TASK STATEMENT -
In full and without deviation, write out the entries that follow.

Excerpts from a dataset
- - -
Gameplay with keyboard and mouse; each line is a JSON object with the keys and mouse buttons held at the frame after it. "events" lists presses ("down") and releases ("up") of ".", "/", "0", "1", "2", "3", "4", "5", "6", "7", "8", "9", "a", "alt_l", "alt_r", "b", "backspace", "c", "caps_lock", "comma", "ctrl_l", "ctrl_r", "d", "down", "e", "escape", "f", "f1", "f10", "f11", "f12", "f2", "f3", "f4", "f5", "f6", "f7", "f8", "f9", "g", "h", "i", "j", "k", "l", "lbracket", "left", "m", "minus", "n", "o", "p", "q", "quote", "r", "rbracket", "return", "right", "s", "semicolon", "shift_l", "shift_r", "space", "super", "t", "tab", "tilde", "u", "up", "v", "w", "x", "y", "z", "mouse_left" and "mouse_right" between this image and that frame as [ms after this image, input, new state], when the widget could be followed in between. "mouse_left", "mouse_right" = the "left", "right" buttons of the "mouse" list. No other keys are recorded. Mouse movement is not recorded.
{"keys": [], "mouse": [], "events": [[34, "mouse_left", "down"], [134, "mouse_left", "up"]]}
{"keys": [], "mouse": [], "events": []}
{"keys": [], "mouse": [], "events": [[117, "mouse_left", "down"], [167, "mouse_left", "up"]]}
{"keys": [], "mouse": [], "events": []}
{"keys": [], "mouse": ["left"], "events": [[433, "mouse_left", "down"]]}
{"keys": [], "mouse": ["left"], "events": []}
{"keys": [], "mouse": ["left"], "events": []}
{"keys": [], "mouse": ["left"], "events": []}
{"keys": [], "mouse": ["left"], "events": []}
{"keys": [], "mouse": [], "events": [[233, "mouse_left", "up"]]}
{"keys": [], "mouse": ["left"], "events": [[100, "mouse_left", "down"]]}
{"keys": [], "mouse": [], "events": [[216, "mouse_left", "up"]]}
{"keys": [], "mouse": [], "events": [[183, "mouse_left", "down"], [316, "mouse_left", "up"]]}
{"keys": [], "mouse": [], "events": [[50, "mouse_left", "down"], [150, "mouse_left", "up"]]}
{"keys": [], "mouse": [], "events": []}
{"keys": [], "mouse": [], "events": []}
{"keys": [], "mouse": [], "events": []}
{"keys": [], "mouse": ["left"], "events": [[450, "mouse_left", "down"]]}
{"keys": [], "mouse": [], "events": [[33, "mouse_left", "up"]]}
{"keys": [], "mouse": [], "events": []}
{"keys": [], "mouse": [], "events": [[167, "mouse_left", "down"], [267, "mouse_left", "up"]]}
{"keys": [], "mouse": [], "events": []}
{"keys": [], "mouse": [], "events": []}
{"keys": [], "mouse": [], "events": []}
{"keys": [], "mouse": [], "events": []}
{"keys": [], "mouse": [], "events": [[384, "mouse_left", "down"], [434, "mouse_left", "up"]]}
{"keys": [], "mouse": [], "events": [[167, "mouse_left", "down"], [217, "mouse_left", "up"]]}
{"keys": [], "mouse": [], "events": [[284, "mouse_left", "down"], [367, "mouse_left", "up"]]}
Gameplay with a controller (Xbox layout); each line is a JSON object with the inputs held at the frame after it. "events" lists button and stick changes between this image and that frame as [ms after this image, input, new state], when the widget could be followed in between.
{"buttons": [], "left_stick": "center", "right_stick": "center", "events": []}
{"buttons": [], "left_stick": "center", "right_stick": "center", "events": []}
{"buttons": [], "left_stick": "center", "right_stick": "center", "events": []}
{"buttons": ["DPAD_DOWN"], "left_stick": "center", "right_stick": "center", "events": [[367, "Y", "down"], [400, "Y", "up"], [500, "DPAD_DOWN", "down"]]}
- - -
EXERCISE RESULT -
Gameplay with keyboard and mouse; each line is a JSON object with the keys and mouse buttons held at the frame after it. "events" lists presses ("down") and releases ("up") of ".", "/", "0", "1", "2", "3", "4", "5", "6", "7", "8", "9", "a", "alt_l", "alt_r", "b", "backspace", "c", "caps_lock", "comma", "ctrl_l", "ctrl_r", "d", "down", "e", "escape", "f", "f1", "f10", "f11", "f12", "f2", "f3", "f4", "f5", "f6", "f7", "f8", "f9", "g", "h", "i", "j", "k", "l", "lbracket", "left", "m", "minus", "n", "o", "p", "q", "quote", "r", "rbracket", "return", "right", "s", "semicolon", "shift_l", "shift_r", "space", "super", "t", "tab", "tilde", "u", "up", "v", "w", "x", "y", "z", "mouse_left" and "mouse_right" between this image and that frame as [ms after this image, input, new state], when the widget could be followed in between. "mouse_left", "mouse_right" = the "left", "right" buttons of the "mouse" list. No other keys are recorded. Mouse movement is not recorded.
{"keys": [], "mouse": [], "events": [[34, "mouse_left", "down"], [134, "mouse_left", "up"]]}
{"keys": [], "mouse": [], "events": []}
{"keys": [], "mouse": [], "events": [[117, "mouse_left", "down"], [167, "mouse_left", "up"]]}
{"keys": [], "mouse": [], "events": []}
{"keys": [], "mouse": ["left"], "events": [[433, "mouse_left", "down"]]}
{"keys": [], "mouse": ["left"], "events": []}
{"keys": [], "mouse": ["left"], "events": []}
{"keys": [], "mouse": ["left"], "events": []}
{"keys": [], "mouse": ["left"], "events": []}
{"keys": [], "mouse": [], "events": [[233, "mouse_left", "up"]]}
{"keys": [], "mouse": ["left"], "events": [[100, "mouse_left", "down"]]}
{"keys": [], "mouse": [], "events": [[216, "mouse_left", "up"]]}
{"keys": [], "mouse": [], "events": [[183, "mouse_left", "down"], [316, "mouse_left", "up"]]}
{"keys": [], "mouse": [], "events": [[50, "mouse_left", "down"], [150, "mouse_left", "up"]]}
{"keys": [], "mouse": [], "events": []}
{"keys": [], "mouse": [], "events": []}
{"keys": [], "mouse": [], "events": []}
{"keys": [], "mouse": ["left"], "events": [[450, "mouse_left", "down"]]}
{"keys": [], "mouse": [], "events": [[33, "mouse_left", "up"]]}
{"keys": [], "mouse": [], "events": []}
{"keys": [], "mouse": [], "events": [[167, "mouse_left", "down"], [267, "mouse_left", "up"]]}
{"keys": [], "mouse": [], "events": []}
{"keys": [], "mouse": [], "events": []}
{"keys": [], "mouse": [], "events": []}
{"keys": [], "mouse": [], "events": []}
{"keys": [], "mouse": [], "events": [[384, "mouse_left", "down"], [434, "mouse_left", "up"]]}
{"keys": [], "mouse": [], "events": [[167, "mouse_left", "down"], [217, "mouse_left", "up"]]}
{"keys": [], "mouse": [], "events": [[284, "mouse_left", "down"], [367, "mouse_left", "up"]]}
Gameplay with a controller (Xbox layout); each line is a JSON object with the inputs held at the frame after it. "events" lists button and stick changes between this image and that frame as [ms after this image, input, new state], when the widget could be followed in between.
{"buttons": [], "left_stick": "center", "right_stick": "center", "events": []}
{"buttons": [], "left_stick": "center", "right_stick": "center", "events": []}
{"buttons": [], "left_stick": "center", "right_stick": "center", "events": []}
{"buttons": ["DPAD_DOWN"], "left_stick": "center", "right_stick": "center", "events": [[367, "Y", "down"], [400, "Y", "up"], [500, "DPAD_DOWN", "down"]]}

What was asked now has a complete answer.